→ **PAGE EXTRACT**
· · · · · · ·
To Lucy being a star meant being a movie star. The fact that she could never be one no matter how big she was in television caused her no end of bitterness and frustration. I like her very much in Yours Mine and Ours. And that drunk scene which starts out amusing and then turns humiliating is remarkable.
by Anonymous | reply 138 | September 16, 2019 11:00 PM |
Miss Dunne was an expert comedienne......
by Anonymous | reply 139 | September 16, 2019 11:09 PM |
[quote]Even Bette Davis and Katherine Hepburn eventually gave in and had facelifts. Very successfully for Davis, but she had her strokes soon after.
Davis's strokes were caused by alcohol withdrawal, while she was still hospitalized after having a mastectomy. It could've been easily treated if the hospital staff had recognized what was going on.
by Anonymous | reply 140 | September 16, 2019 11:38 PM |
Ewww, Miss Dunne was not a looker.
by Anonymous | reply 141 | September 16, 2019 11:55 PM |
You don't know any women who've had mastectomies do you R140? You're home the next day.
by Anonymous | reply 142 | September 17, 2019 12:01 AM |
r142 it was years and years ago, things were different back then. Davis had the strokes only a day or two afterwards.
by Anonymous | reply 143 | September 17, 2019 12:07 AM |
Humorless R128 obsessing about a preposition adds nothing to the topic.
by Anonymous | reply 144 | September 17, 2019 12:10 AM |
Bette suffered a stroke 9 days after her mastectomy.
by Anonymous | reply 145 | September 17, 2019 12:41 AM |
It can take several days for alcohol withdrawal to happen and yes she was still in the hospital. It's been in all the Davis bios, and also in her personal assistant Kathryn Sermak's memoir which was published a couple of years ago.
by Anonymous | reply 146 | September 17, 2019 12:43 AM |
Hepburn had the facelift about the time she was planning COCO?
by Anonymous | reply 147 | September 17, 2019 8:40 AM |
During the late 1930's RKO pimped out Lucy to cinema owners to show their films. She more than earned her keep by the sounds of things.
by Anonymous | reply 148 | September 17, 2019 8:57 AM |
r114=Mr. Merriweather.
by Anonymous | reply 149 | September 17, 2019 2:55 PM |
Speaking of breathtaking, I was watching the first episode of That Girl the other day, and it reminded me how much of Julia's Elaine Benes persona was directly lifted from Marlo Thomas' Ann Marie.
by Anonymous | reply 151 | September 18, 2019 7:31 AM |
Elaine like That Girl. I really don't see it.
by Anonymous | reply 152 | September 19, 2019 12:32 AM |
Did Elaine ever run through Central Park flying a kite with her face on it?
by Anonymous | reply 153 | September 19, 2019 1:17 AM |
[quote]Elaine like That Girl. I really don't see it.
Me neither. Just smile and back away slowly.
That Girl had a hot, hot, hot boyfriend. What did Elaine have?
by Anonymous | reply 154 | September 19, 2019 1:17 AM |
That Girl was supposedly a virgin. Elaine slept with anything that moved.
by Anonymous | reply 155 | September 19, 2019 1:32 AM |
[quote]That Girl was supposedly a virgin.
Oh, honey. That's what I told Daddy.
I'd take it up the anywhere for a walk-on.
· · · · · · ·
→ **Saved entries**
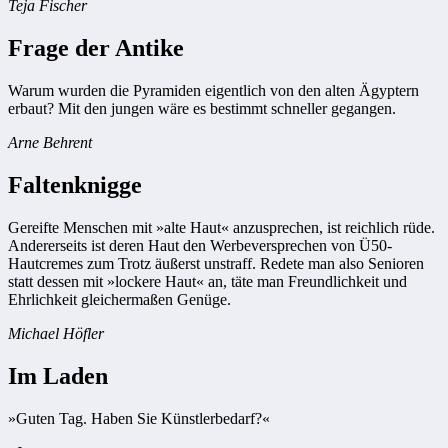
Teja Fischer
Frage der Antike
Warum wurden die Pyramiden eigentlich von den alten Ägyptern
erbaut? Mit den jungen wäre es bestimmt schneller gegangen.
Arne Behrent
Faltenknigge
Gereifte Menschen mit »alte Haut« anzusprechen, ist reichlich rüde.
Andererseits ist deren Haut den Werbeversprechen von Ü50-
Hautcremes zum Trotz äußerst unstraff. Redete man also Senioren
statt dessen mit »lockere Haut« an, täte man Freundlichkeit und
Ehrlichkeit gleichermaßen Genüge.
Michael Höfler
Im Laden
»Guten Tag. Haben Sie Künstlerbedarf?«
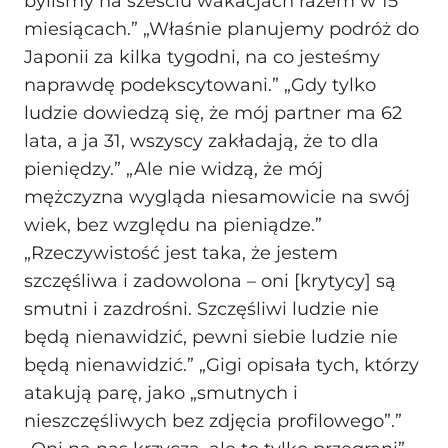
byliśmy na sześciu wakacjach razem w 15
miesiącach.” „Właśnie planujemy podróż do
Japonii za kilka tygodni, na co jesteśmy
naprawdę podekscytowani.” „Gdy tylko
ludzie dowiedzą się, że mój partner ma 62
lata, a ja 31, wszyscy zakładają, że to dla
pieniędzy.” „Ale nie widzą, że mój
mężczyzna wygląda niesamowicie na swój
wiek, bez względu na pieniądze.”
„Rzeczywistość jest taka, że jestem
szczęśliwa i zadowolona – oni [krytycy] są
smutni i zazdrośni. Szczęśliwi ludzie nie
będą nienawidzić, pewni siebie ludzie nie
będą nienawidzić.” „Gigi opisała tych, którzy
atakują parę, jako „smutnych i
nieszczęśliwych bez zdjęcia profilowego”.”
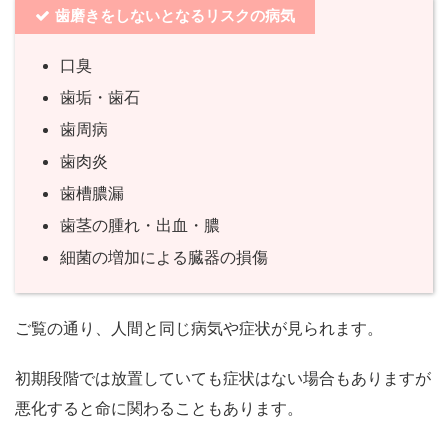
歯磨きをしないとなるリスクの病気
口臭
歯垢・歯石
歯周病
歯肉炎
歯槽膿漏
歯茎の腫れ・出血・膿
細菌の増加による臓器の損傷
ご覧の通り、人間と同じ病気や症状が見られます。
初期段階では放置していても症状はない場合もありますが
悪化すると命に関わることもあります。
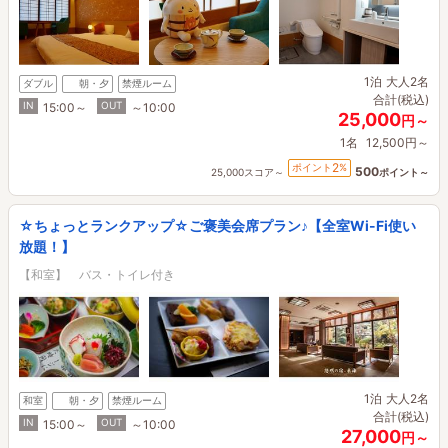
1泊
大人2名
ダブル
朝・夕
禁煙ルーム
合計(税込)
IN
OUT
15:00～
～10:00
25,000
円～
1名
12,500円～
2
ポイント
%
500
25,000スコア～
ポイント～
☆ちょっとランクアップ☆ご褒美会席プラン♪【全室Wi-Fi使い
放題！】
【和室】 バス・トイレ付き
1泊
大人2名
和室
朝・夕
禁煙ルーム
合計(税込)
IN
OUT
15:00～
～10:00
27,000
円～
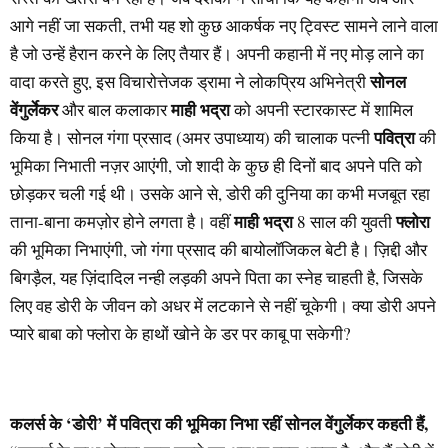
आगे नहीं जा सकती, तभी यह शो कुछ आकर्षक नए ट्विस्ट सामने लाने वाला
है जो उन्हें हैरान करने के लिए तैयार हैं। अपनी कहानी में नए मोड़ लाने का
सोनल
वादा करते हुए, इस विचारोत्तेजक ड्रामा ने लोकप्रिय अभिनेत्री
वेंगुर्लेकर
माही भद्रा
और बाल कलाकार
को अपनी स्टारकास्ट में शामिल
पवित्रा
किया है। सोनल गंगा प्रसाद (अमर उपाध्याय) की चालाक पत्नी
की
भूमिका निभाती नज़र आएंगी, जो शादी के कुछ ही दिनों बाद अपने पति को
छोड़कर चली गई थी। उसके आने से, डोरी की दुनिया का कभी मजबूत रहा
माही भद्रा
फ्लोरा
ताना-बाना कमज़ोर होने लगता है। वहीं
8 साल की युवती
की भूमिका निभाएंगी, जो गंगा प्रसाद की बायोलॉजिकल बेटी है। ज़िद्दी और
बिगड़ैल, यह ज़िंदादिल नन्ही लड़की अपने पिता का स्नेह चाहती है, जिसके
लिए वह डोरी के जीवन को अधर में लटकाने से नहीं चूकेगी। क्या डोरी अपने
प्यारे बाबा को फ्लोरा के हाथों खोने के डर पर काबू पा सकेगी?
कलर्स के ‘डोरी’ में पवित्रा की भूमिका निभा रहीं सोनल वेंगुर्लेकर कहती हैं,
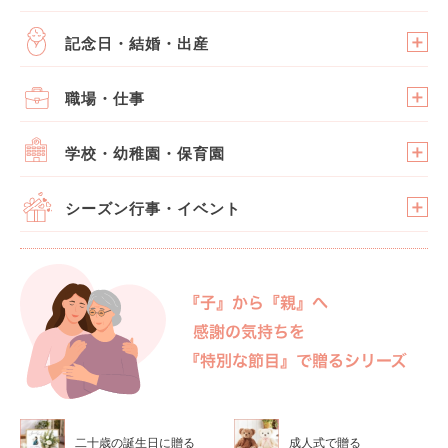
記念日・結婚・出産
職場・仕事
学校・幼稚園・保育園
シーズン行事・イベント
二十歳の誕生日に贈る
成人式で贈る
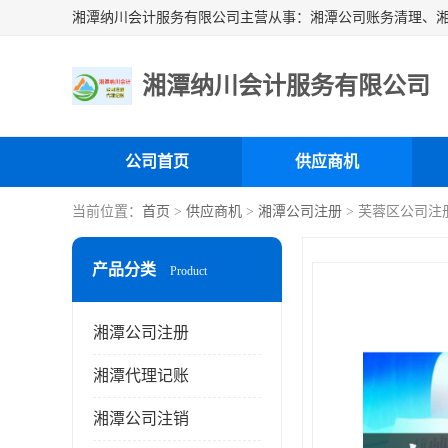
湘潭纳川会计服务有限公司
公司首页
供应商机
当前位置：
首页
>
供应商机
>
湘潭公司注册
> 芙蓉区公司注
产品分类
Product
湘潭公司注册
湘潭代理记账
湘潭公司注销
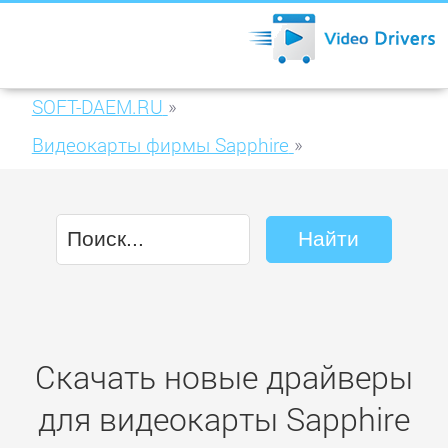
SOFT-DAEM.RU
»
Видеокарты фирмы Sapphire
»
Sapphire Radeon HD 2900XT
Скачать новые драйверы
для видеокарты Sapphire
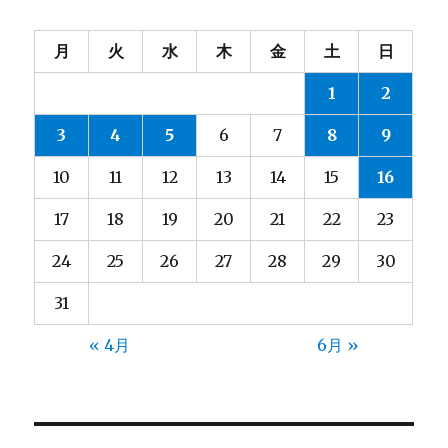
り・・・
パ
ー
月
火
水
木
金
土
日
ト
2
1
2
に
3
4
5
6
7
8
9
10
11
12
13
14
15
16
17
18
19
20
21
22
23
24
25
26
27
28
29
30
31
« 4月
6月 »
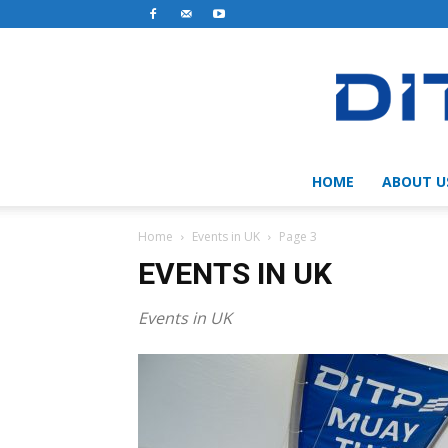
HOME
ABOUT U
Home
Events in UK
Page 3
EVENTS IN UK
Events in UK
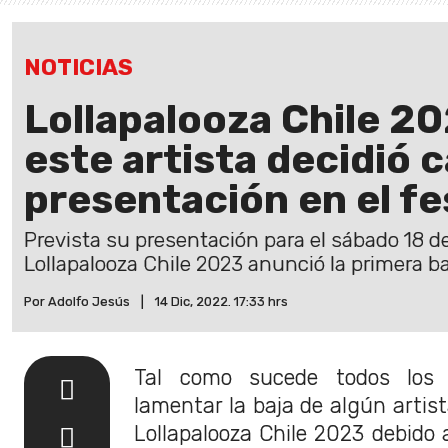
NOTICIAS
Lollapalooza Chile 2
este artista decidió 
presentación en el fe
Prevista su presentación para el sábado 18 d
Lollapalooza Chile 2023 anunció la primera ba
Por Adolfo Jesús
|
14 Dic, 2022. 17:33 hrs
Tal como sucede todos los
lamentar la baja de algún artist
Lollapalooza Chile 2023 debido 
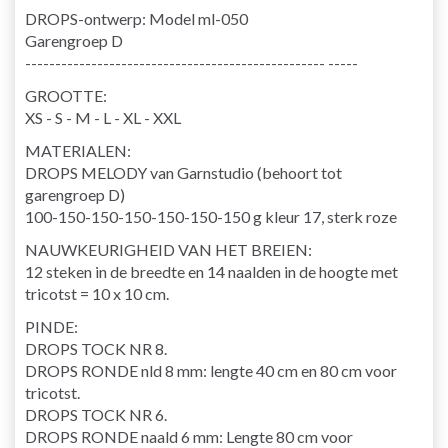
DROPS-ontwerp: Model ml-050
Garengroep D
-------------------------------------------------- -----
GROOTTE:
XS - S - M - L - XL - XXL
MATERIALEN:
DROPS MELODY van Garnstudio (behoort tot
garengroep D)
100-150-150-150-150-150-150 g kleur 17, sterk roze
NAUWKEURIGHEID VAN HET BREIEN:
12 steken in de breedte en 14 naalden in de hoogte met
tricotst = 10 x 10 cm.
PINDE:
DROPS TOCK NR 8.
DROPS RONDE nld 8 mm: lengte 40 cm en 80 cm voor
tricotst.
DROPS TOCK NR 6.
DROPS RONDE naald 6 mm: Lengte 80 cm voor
· · · · · · ·
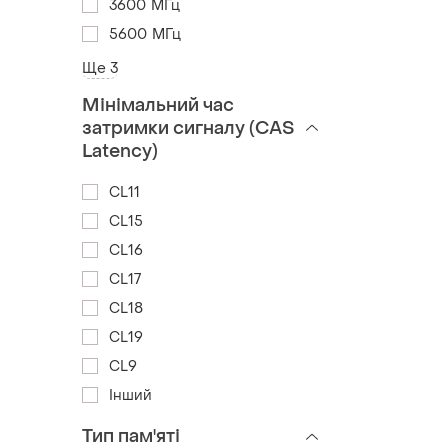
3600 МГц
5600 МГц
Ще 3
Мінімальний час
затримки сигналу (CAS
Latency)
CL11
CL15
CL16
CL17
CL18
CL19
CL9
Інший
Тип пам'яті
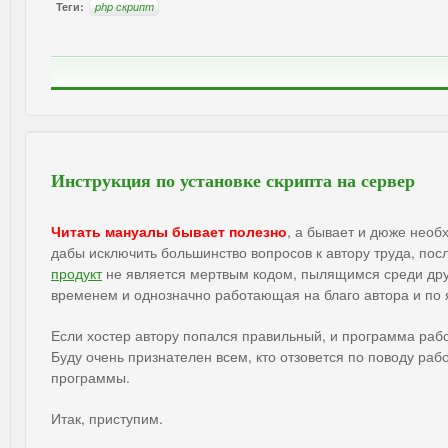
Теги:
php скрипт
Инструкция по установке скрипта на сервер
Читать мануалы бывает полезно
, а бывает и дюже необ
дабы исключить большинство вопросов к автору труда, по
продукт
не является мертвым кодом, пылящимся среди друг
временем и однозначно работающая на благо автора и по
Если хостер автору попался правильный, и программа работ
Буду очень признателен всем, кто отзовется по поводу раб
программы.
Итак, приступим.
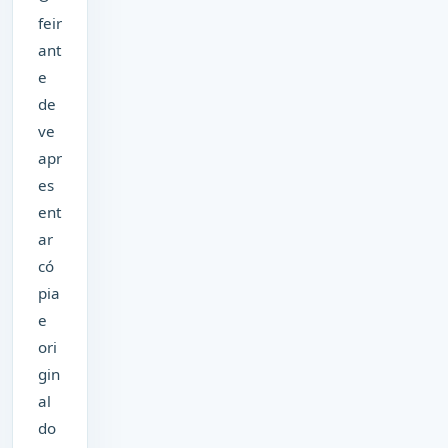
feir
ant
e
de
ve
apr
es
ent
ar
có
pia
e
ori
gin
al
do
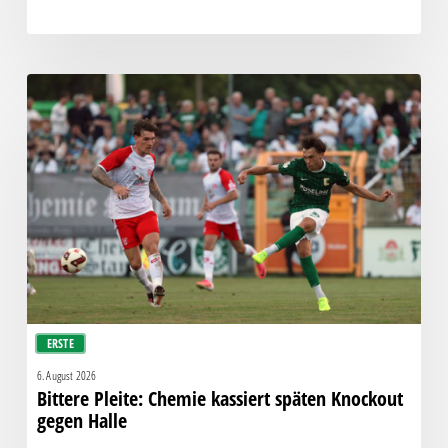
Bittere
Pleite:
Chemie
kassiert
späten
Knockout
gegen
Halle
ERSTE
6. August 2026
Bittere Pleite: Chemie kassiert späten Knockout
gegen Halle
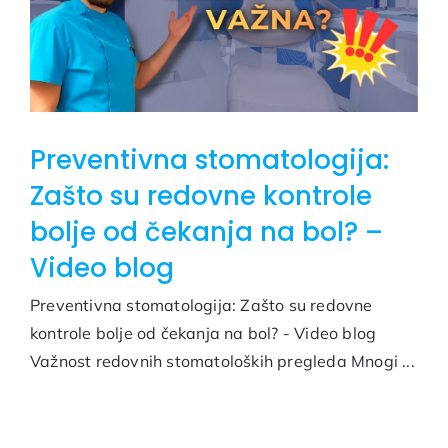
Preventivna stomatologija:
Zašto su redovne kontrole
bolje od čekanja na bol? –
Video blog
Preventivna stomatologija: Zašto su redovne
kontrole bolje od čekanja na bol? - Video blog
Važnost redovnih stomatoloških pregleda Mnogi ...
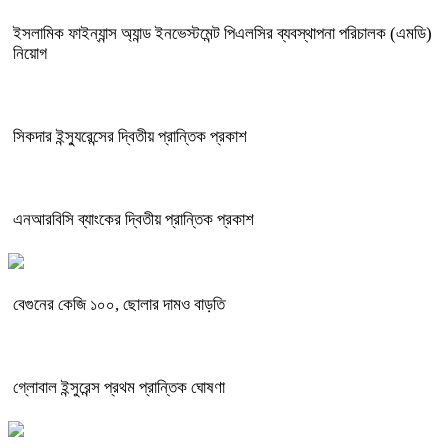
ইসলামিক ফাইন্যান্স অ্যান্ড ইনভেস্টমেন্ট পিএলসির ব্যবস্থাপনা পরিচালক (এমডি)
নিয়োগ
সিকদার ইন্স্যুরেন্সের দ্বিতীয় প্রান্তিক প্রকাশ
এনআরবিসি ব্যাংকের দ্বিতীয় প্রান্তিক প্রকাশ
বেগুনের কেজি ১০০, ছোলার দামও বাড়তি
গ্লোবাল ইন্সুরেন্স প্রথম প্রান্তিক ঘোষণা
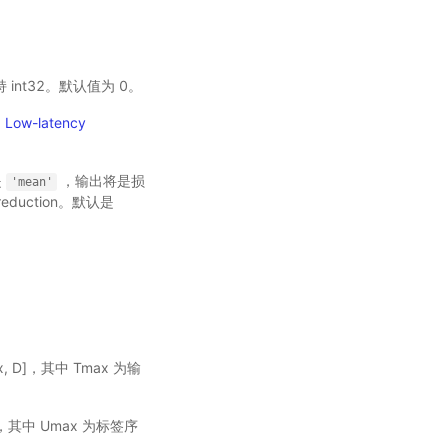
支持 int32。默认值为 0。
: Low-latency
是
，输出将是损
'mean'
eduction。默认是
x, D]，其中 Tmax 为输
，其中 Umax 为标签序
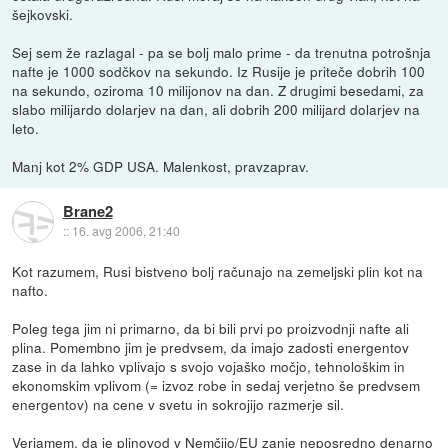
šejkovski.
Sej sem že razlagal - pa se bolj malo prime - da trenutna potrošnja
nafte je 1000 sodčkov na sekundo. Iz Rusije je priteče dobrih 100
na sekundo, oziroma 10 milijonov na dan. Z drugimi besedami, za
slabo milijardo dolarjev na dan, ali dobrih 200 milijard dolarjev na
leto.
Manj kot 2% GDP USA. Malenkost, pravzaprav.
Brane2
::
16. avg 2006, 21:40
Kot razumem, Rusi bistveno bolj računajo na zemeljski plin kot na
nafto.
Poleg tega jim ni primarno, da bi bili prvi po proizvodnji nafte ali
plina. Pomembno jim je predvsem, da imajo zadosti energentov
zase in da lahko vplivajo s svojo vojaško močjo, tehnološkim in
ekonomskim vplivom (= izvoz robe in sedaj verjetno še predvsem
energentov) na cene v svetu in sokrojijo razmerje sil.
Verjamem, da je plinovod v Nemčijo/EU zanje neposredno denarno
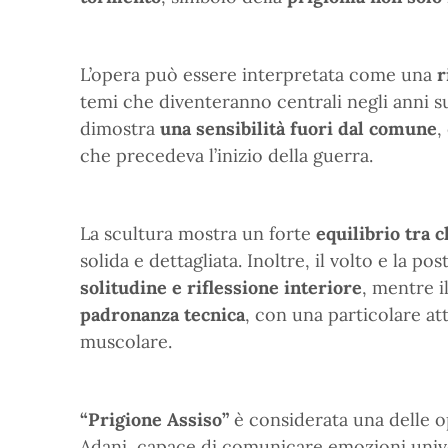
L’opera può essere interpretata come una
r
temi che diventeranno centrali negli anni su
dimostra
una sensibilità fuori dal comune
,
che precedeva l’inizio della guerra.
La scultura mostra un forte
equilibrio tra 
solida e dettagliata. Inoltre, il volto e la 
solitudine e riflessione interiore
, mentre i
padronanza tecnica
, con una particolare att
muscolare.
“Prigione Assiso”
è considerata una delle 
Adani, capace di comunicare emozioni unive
· · · · · · ·
→ **TASK LIST**
**a.** Set down the part of the forum thread excerpt from "by Anonymous | reply 152" to "for a walk-on.".
**b.** Answer these questions from the forum thread excerpt:
(i) According to reply 145, how many days after her mastectomy did Bette Davis suffer a stroke?
(ii) In reply 146, whose memoir is named?
(iii) In reply 151, which show's first episode had the poster been watching?
None of the entries is needed here.

→ **RESPONSES TO THE EXERCISE**
**a.**
by Anonymous | reply 152 | September 19, 2019 12:32 AM |
Did Elaine ever run through Central Park flying a kite with her face on it?
by Anonymous | reply 153 | September 19, 2019 1:17 AM |
[quote]Elaine like That Girl. I really don't see it.
Me neither. Just smile and back away slowly.
That Girl had a hot, hot, hot boyfriend. What did Elaine have?
by Anonymous | reply 154 | September 19, 2019 1:17 AM |
That Girl was supposedly a virgin. Elaine slept with anything that moved.
by Anonymous | reply 155 | September 19, 2019 1:32 AM |
[quote]That Girl was supposedly a virgin.
Oh, honey. That's what I told Daddy.
I'd take it up the anywhere for a walk-on.

**b.**
(i) Nine days.
(ii) The memoir of Kathryn Sermak, Davis's personal assistant.
(iii) That Girl.